The paper tackled the problem of analyzing gigapixel histopathology images without fine-grained annotations by proposing Neural Image Compression (NIC), a two-step method that compresses images using unsupervised neural networks and trains a CNN on compressed representations to predict image-level labels, achieving successful integration of global and local visual cues and confirmation of attention regions overlapping with expert annotations.

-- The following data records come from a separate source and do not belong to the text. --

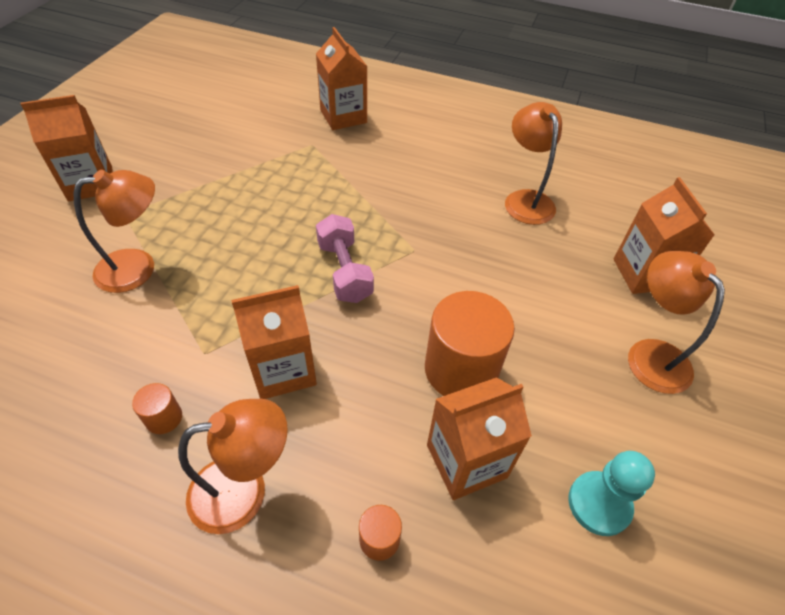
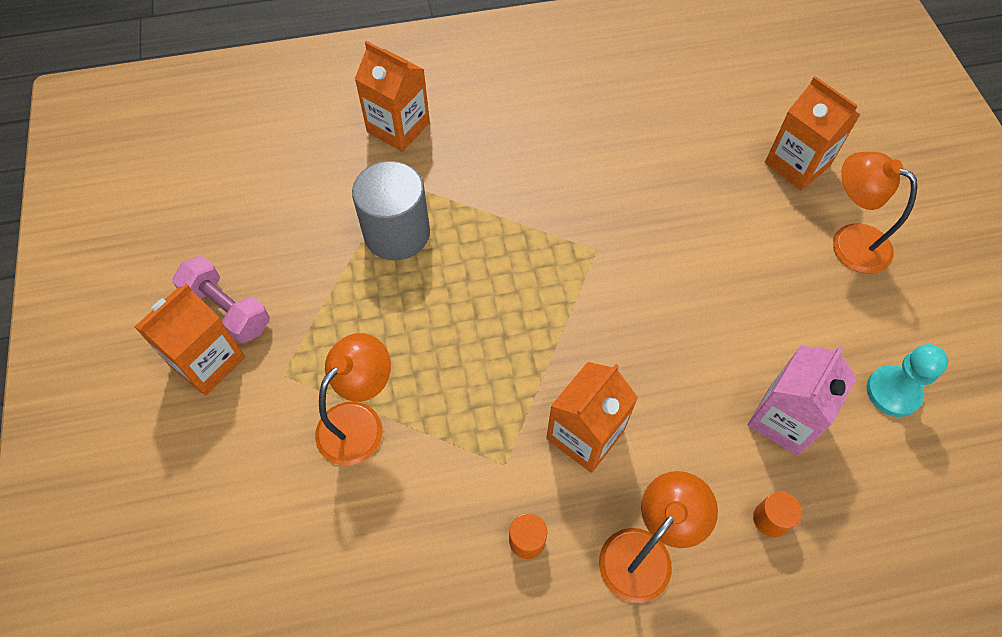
camera: 30 degrees left, 10 degrees up
(281, 172) = (397, 233): none -> grey cylinder
(344, 271) = (554, 309): pink dumbbell -> pink dumbbell (228, 310)
(461, 369) = (723, 344): orange cylinder -> none
(466, 461) = (784, 419): orange carton -> pink carton
(525, 199) = (650, 137): orange lamp -> none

We propose Neural Image Compression (NIC), a two-step method to build convolutional neural networks for gigapixel image analysis solely using weak image-level labels. First, gigapixel images are compressed using a neural network trained in an unsupervised fashion, retaining high-level information while suppressing pixel-level noise. Second, a convolutional neural network (CNN) is trained on these compressed image representations to predict image-level labels, avoiding the need for fine-grained manual annotations. We compared several encoding strategies, namely reconstruction error minimization, contrastive training and adversarial feature learning, and evaluated NIC on a synthetic task and two public histopathology datasets. We found that NIC can exploit visual cues associated with image-level labels successfully, integrating both global and local visual information. Furthermore, we visualized the regions of the input gigapixel images where the CNN attended to, and confirmed that they overlapped with annotations from human experts.